Consider the selection of $k$ objects from a set of $n$ objects where order matters and repetition is not allowed.
Any such selection is called a $k$ -permutation. The total number of $k$ -permutations of a set of $n$ (distinct) objects is denoted by $P (n, k)$ .

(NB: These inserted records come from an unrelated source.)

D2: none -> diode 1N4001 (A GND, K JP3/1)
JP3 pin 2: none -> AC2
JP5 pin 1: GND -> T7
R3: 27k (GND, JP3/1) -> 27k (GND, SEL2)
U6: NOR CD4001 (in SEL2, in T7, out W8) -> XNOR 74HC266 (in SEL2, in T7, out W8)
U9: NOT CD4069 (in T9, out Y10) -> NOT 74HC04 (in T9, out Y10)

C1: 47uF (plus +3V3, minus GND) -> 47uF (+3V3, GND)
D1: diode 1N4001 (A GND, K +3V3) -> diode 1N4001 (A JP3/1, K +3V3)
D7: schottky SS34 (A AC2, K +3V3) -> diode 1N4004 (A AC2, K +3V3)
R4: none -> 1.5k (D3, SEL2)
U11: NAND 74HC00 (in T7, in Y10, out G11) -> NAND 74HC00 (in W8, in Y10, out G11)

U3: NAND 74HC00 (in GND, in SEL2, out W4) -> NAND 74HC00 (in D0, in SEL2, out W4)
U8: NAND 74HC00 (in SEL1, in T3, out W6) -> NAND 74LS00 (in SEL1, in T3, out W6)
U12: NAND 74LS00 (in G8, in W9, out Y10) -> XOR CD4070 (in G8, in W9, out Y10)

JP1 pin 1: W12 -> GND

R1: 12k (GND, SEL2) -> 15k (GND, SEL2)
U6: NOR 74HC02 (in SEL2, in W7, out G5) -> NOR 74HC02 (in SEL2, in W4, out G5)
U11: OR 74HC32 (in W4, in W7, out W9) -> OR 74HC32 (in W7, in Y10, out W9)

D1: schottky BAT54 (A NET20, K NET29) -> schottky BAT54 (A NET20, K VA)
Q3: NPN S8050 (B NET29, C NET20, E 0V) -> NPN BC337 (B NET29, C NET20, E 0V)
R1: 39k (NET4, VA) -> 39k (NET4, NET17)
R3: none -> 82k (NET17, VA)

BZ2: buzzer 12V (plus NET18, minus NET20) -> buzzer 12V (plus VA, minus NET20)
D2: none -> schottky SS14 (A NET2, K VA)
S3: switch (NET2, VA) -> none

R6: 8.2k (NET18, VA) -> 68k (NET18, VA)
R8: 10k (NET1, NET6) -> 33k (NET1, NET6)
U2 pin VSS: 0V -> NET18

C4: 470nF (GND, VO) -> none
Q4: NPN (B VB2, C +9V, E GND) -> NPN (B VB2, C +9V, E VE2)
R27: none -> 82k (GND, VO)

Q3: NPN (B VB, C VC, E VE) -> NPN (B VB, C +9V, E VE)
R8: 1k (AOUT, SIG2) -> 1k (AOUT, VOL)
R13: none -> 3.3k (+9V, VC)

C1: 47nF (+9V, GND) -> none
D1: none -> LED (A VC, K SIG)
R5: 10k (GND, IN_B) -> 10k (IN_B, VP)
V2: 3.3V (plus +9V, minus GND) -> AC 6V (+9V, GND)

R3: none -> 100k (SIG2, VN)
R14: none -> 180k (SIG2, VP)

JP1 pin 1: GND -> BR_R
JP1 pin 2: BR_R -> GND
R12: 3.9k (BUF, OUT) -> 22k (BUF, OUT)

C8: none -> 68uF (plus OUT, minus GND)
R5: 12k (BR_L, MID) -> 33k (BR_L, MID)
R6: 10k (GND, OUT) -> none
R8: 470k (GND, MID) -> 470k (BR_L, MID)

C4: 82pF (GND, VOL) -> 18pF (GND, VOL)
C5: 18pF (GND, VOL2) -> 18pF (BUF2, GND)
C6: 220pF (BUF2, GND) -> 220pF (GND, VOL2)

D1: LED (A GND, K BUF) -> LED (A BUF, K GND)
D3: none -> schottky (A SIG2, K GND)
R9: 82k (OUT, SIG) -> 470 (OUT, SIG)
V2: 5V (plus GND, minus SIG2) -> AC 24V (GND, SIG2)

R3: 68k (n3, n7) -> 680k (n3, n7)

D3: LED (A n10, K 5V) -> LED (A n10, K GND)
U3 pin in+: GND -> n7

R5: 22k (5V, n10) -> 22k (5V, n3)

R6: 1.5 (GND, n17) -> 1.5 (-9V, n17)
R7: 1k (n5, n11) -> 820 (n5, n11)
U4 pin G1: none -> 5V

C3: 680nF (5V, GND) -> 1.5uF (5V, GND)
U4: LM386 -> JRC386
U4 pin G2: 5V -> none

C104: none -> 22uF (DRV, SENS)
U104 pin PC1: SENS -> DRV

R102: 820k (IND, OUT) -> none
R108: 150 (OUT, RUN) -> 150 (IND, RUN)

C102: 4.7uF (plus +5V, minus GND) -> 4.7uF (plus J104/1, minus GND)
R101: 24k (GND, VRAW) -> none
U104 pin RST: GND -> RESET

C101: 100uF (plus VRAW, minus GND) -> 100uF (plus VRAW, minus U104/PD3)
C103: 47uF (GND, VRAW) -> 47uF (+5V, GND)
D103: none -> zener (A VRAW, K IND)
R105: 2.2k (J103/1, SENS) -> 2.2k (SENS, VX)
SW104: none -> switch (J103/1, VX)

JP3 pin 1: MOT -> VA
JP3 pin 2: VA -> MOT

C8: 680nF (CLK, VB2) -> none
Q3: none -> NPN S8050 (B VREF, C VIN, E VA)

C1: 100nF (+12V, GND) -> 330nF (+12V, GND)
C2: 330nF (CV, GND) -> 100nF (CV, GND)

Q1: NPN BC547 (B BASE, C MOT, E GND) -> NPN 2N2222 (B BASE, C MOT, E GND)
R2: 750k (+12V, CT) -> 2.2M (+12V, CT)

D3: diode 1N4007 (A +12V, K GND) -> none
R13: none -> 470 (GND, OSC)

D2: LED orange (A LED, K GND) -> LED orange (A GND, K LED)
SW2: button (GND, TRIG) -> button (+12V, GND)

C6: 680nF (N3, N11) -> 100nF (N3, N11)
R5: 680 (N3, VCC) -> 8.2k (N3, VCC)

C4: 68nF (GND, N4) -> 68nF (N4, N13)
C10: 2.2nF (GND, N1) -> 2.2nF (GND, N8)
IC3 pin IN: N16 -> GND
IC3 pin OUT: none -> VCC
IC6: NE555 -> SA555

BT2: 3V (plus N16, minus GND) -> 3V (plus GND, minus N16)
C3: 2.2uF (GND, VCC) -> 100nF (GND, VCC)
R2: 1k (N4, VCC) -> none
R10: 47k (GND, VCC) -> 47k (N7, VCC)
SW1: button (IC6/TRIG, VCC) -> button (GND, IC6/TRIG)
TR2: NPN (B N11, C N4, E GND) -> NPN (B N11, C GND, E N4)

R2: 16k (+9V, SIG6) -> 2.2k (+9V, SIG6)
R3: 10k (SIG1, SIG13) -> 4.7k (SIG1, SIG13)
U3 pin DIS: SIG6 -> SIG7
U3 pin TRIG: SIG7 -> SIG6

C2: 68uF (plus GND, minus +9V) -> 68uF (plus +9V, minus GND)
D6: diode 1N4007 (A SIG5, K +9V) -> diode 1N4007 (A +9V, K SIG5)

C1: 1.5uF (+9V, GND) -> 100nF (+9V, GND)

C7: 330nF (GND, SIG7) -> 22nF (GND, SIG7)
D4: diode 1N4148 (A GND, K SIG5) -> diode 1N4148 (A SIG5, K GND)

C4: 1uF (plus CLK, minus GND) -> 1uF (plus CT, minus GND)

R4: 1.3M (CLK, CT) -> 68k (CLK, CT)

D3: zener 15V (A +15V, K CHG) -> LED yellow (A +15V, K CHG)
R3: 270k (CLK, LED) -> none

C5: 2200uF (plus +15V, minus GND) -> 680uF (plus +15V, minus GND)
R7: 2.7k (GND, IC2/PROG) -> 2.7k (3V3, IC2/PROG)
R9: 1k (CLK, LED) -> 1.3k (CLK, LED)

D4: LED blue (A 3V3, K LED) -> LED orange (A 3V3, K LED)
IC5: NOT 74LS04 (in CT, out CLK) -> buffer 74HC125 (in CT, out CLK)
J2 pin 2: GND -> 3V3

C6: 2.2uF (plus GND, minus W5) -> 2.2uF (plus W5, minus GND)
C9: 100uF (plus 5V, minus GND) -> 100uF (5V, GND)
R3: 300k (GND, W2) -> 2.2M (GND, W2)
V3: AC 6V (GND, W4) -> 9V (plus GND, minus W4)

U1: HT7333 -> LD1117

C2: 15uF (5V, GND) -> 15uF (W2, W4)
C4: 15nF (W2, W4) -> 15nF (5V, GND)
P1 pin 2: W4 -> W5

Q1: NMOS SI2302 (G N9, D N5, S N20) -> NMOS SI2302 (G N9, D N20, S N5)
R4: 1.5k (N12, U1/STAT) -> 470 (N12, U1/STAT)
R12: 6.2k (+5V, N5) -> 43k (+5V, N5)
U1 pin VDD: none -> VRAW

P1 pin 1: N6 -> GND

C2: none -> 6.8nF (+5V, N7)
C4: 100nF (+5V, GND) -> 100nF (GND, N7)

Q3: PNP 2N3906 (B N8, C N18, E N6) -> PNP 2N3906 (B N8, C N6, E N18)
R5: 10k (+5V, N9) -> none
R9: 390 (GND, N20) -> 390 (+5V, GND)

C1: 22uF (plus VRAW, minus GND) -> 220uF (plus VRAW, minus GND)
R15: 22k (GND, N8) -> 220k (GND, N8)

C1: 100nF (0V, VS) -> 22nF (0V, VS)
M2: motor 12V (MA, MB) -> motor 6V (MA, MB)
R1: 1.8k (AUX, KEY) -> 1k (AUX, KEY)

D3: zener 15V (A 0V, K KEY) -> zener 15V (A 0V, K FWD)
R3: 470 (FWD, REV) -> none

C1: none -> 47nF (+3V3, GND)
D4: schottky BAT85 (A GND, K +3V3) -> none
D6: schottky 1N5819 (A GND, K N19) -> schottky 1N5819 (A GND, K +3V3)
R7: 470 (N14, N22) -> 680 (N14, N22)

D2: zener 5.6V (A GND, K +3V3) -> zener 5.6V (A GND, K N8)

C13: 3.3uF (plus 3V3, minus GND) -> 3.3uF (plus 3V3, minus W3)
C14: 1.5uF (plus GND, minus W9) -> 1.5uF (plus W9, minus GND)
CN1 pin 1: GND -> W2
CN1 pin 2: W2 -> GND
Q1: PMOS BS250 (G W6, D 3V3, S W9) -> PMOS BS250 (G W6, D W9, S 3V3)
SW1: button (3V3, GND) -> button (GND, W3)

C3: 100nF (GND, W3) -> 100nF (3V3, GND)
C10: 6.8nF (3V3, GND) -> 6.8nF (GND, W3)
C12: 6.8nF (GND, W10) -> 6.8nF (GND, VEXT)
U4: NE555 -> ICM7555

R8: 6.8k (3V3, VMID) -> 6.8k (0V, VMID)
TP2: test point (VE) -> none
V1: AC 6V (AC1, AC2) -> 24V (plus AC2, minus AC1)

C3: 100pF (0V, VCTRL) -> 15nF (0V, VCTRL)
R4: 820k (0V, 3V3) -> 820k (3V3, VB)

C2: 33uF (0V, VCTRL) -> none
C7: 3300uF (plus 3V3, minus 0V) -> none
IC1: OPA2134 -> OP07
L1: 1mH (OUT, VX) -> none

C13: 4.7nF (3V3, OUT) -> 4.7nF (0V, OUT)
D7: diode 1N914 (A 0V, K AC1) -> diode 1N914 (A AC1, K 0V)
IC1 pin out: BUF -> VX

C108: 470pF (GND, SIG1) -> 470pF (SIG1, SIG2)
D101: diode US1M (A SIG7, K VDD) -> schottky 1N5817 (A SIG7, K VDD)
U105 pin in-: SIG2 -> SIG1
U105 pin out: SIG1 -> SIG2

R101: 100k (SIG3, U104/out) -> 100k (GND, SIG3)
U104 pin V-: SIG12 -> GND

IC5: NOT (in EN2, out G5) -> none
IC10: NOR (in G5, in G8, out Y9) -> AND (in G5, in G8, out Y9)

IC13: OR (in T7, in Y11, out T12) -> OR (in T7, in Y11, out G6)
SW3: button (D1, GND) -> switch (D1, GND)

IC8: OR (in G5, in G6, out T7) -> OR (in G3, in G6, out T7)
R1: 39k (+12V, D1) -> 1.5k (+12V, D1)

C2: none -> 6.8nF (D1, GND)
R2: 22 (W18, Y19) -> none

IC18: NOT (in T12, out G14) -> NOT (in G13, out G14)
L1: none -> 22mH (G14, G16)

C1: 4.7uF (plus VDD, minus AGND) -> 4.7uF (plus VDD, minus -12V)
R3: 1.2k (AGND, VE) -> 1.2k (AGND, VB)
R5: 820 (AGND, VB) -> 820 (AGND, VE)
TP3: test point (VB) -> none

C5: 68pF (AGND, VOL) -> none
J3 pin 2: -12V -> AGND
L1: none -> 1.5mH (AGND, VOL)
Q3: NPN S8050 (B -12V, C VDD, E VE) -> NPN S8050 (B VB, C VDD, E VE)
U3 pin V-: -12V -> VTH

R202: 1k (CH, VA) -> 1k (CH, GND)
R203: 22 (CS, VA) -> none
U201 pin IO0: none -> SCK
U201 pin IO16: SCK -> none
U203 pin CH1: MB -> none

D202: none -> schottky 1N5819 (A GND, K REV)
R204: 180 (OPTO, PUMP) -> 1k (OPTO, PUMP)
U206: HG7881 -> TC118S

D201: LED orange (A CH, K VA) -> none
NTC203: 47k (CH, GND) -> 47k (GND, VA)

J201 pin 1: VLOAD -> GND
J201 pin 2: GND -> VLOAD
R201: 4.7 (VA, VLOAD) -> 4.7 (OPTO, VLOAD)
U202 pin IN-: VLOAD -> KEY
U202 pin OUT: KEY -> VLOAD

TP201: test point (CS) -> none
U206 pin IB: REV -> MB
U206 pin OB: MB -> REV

For integers $k$ and $n$ such that $0 \leq k \leq n$ , the number of $k$ -permutations of a set of $n$ objects is $P (n, k) = \frac{n!}{(n - k)!}$ ###### Proof
First suppose that $k = 0$ .
Then $P (n, 0)$ and $\frac{n!}{(n - 0)!} = \frac{n!}{n!} = 1$ , and hence the result holds
Now assume that $1 \leq k$ , and consider the following counting procedure:

Choose an element for the first position ( $n$ choices)
Choose an element for the second position ( $n - 1$ choices)
$\dots$
Choose an element for the $k^{t h}$ position ( $n - k + 1$ choices)
So, by the Multiplication Principle, $P (n, k) = n (n - 1) \dots (n - k + 1)$
$\frac{n!}{(n - k)!} = \frac{n (n - 1) \dots (n - k + 1) (n - k)!}{(n - k)!} = n (n - 1) \dots (n - k + 1)$ , and hence the result holds true

Note that $P (n, n) = n!$

Example

How many 7 letter strings with no repeated letters can be formed from the English alphabet

The alphabet has 26 letters $∴ n = 26$
We want 7 letter strings $∴ k = 7$
$n - k = 19$
$P (n, k) = P (26, 7) = \frac{26!}{(26 - 7)!} = \frac{26!}{19!}$